[Transcribed page contents]
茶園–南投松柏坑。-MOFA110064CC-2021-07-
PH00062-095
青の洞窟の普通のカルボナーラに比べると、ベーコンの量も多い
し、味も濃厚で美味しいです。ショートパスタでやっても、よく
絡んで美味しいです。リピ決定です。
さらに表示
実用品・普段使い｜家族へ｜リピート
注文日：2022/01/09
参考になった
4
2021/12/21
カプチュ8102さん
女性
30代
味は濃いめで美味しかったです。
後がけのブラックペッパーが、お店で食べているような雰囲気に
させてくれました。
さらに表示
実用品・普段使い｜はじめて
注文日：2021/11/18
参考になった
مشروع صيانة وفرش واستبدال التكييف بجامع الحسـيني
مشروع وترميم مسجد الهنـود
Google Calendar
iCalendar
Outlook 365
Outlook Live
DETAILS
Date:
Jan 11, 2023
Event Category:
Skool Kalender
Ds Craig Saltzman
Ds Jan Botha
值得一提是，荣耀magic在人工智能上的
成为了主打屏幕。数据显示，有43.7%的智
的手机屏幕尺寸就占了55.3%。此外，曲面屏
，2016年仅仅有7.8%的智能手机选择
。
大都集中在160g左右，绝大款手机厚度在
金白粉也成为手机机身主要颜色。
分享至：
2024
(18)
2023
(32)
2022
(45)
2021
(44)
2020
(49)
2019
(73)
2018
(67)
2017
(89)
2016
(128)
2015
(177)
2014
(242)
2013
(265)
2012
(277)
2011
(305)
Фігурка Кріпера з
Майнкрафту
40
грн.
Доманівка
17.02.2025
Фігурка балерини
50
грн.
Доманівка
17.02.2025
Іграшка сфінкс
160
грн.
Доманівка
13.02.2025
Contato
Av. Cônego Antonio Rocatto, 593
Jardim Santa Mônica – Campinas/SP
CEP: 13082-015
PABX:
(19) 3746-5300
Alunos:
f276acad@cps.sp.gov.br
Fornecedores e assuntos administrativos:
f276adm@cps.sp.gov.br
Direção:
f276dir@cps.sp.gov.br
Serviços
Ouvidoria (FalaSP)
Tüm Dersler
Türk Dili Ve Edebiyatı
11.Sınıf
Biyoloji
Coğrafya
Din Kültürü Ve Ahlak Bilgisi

WORK TO BE COMPLETED: Only the count should be given: the number of lines in the entries above containing the word "مشروع".

PROBLEM SOLUTION: 2